You can fault Obama for the things he didn't evidently do, especially the apparent tolerance for abuse on the part of ICE and CBP agents, but also the administration's failure to explain those deportation statistics, or anything else, but you also have to remember what a terrible political hand he held after the 2010 elections. There's a question what speaking out would have accomplished in the atmosphere of those days, other than to get him howled at more as an appeaser, an America-hater, a foreigner himself. How dare you attack our heroic Border Patrol!

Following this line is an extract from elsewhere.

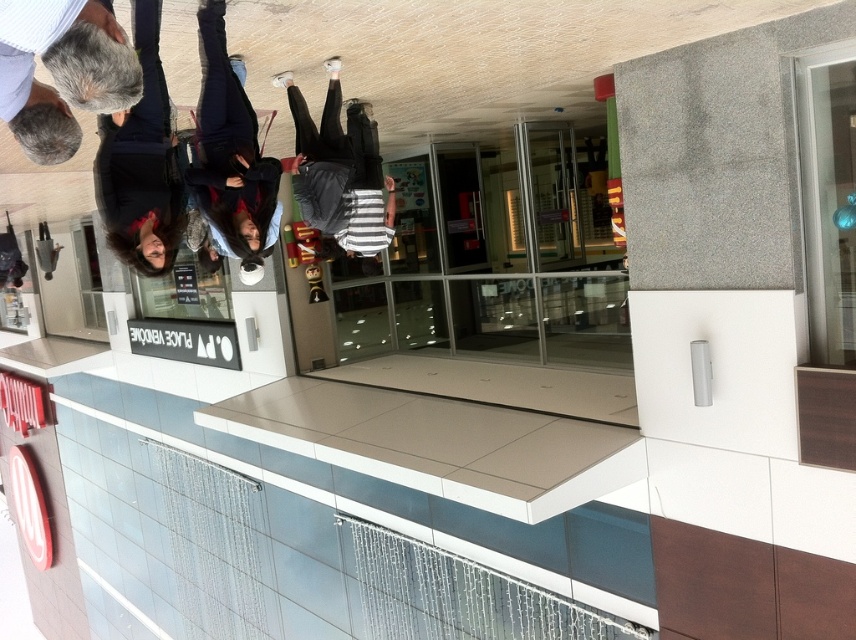
You are a customer at the counter and need to place your order. The cashier points to the gray wool sweater at upper left and says it is blocking the order form. Can you move it to the right side of the counter?

The gray wool sweater at upper left is located at point (61,72), which is on the left side of the counter. Moving it to the right side would require shifting it horizontally to the right from its current position.

From the picture: You are standing at the counter in the image and need to place an order. There are two points marked on the counter. One is at point (128, 230) and the other is at point (229, 92). Which point is closer to you as you face the counter?

Point (128, 230) is in front of point (229, 92), so it is closer to you as you face the counter.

[Roberto, 33, tried to cross into the U.S. through Nogales in October 2014. He and another migrant were hidden in some brush when a Border Patrol agent saw them. When Roberto saw that the agents were heading toward him, he knelt down. An agent told him to put his hands on his head and he did. At that moment, another agent ran up to him and kneed him in his ribs, which pushed him violently from his kneeling position to the ground. The agent then put his boot on Roberto’s head so that he could not move. The other migrant that was detained at the same time said “why are you hitting him if he hasn’t done anything?” The agents then grabbed Roberto by his collar to pull him up and the agent who had kneed Roberto started to yell at the other migrant. He said that he could kill both of them because they were in his country. While putting handcuffs on Roberto and the other migrant, the agents continued to hit them, threaten them, and spit on them. When the supervising sergeant arrived, the agent who had kneed Roberto said that both migrants had resisted arrest, which was not true.
Once the two were in the car, the sergeant asked Roberto what had really happened and Roberto explained. He pointed out to the sergeant where he was bruised in the ribs and said that if he had been running away there would have been no way that the bruises would be in that particular place. The sergeant saw that Roberto could not even get down from the car because of the pain and told him that he could file a complaint. Upon arrival to a Border Patrol holding cell, an agent took him to a medical clinic where the doctor said that he had broken two ribs and in the official medical report said that the break was because of a blow. Roberto was brought to Tucson and someone from Internal Affairs interviewed him about the incident, took photos of the injury, and said they would investigate. He was then charged with illegal reentry and through Operation Streamline was sentenced to a month in jail. In his month in jail, he was not given another medical exam. The officials from Internal Affairs that he tried to follow up with regarding the investigation never responded to him. He is not sure whether or not they carried out an investigation or disciplined the officer.] 

To me, it's impossible to say whether he could have accomplished more or not; for him, as a lawyer and politician, I think he has a natural reluctance to embark on a project that's likely to fail, and that's something we have to live with with all of them. He knew what needed to be done, I think, following up on the good work of Johnson and Reagan (one thing I'll always give that idiot credit for, though I suppose he was only supporting the cheap-labor addiction of his Southern California friends), and didn't manage to do much of it. Is he anything, even remotely, like Donald Trump? No, friends. Don't say that.